534 (2) The effectuation of the authorized purposes of the
535 Strategic Intermodal System, created under ss. 339.61-339.65,
536 and Florida Turnpike Enterprise, created under this chapter, is
537 for the benefit of the people of the state, for the increase of
538 their commerce and prosperity, and for the improvement of their
539 health and living conditions; and, because the system and
540 enterprise perform essential government functions in
541 effectuating such purposes, neither the turnpike enterprise nor
542 any nongovernment lessee or licensee renting, leasing, or
543 licensing real property from the turnpike enterprise, pursuant
544 to an agreement authorized by this section, are required to pay
545 any commercial rental tax imposed under s. 212.031 on any
546 capital improvements constructed, improved, acquired, installed,
547 or used for such purposes.
548 Section 7. Effective January 1, 2025, paragraph (a) of
549 subsection (3) of section 341.840, Florida Statutes, is amended
550 to read:
551 341.840 Tax exemption.—
552 (3)(a) Purchases or leases of tangible personal property or
553 real property by the enterprise, excluding agents of the
554 enterprise, are exempt from taxes imposed by chapter 212 as
555 provided in s. 212.08(6).
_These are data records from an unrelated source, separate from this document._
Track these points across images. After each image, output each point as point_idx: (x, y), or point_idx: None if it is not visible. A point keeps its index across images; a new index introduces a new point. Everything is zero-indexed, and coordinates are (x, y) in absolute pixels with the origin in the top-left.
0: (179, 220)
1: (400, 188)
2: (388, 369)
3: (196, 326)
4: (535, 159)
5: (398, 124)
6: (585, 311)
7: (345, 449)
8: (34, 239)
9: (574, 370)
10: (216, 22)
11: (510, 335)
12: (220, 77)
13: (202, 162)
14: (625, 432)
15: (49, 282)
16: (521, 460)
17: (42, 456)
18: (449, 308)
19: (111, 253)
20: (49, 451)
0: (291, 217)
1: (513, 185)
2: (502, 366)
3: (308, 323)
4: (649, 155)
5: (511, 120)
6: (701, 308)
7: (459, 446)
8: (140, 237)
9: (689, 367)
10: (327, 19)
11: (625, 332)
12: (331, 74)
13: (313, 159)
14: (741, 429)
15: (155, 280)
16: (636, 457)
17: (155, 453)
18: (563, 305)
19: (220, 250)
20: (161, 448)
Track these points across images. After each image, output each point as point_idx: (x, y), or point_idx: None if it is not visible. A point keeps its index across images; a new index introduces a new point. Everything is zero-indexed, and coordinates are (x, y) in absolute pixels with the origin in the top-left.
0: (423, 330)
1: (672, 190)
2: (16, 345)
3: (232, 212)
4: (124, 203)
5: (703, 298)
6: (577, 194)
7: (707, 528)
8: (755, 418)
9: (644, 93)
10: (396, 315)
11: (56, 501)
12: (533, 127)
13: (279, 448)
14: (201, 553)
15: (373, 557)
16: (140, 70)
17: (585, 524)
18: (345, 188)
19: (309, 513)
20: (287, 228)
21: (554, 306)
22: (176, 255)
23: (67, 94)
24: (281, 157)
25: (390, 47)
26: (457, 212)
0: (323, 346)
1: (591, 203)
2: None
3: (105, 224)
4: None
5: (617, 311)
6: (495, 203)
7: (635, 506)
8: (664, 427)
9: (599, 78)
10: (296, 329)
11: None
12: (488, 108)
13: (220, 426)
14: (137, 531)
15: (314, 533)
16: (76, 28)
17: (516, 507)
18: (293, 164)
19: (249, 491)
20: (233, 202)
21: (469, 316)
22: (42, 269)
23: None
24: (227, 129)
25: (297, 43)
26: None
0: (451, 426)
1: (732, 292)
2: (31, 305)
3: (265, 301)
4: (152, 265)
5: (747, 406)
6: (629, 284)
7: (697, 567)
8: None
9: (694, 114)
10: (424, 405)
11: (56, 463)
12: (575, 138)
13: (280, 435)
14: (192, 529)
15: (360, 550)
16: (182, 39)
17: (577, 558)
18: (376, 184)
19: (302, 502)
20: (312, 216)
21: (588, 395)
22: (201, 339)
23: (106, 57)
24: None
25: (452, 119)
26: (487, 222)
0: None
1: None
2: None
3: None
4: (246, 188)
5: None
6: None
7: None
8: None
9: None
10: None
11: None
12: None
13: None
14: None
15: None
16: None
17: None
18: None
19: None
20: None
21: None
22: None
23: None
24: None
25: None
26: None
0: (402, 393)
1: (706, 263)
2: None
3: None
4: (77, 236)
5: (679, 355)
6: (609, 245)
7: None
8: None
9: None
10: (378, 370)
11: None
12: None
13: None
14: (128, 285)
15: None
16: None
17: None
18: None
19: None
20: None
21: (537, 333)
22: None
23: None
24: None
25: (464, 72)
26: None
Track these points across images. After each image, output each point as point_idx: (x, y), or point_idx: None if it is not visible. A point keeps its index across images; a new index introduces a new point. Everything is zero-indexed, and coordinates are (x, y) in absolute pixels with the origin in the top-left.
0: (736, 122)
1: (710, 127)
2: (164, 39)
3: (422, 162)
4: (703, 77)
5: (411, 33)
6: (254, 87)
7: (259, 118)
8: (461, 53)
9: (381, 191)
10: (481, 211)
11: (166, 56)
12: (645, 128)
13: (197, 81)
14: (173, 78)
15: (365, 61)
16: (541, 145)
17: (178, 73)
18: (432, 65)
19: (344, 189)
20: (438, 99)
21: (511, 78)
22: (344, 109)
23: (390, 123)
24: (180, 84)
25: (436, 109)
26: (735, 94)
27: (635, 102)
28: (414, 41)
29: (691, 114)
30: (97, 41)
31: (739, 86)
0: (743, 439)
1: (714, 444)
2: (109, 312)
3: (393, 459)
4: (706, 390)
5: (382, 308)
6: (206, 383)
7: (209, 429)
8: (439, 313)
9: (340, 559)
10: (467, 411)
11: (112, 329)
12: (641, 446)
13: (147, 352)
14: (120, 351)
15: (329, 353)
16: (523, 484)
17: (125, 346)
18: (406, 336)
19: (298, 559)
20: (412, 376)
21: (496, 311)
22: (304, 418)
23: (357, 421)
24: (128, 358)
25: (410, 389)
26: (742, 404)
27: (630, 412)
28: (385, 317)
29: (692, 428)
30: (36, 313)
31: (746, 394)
Purchases or leases of tangible
556 personal property that is incorporated into the high-speed rail
557 system as a component part thereof, as determined by the
558 enterprise, by agents of the enterprise or the owner of the
559 high-speed rail system are exempt from sales or use taxes
560 imposed by chapter 212. Leases, rentals, or licenses to use real
561 property granted to agents of the enterprise or the owner of the
562 high-speed rail system are exempt from taxes imposed by s.
563 212.031 if the real property becomes part of such system. The
564 exemptions granted in this subsection do not apply to sales,
565 leases, or licenses by the enterprise, agents of the enterprise,
566 or the owner of the high-speed rail system.
567 Section 8. Except as otherwise expressly provided in this
568 act, this act shall take effect July 1, 2015.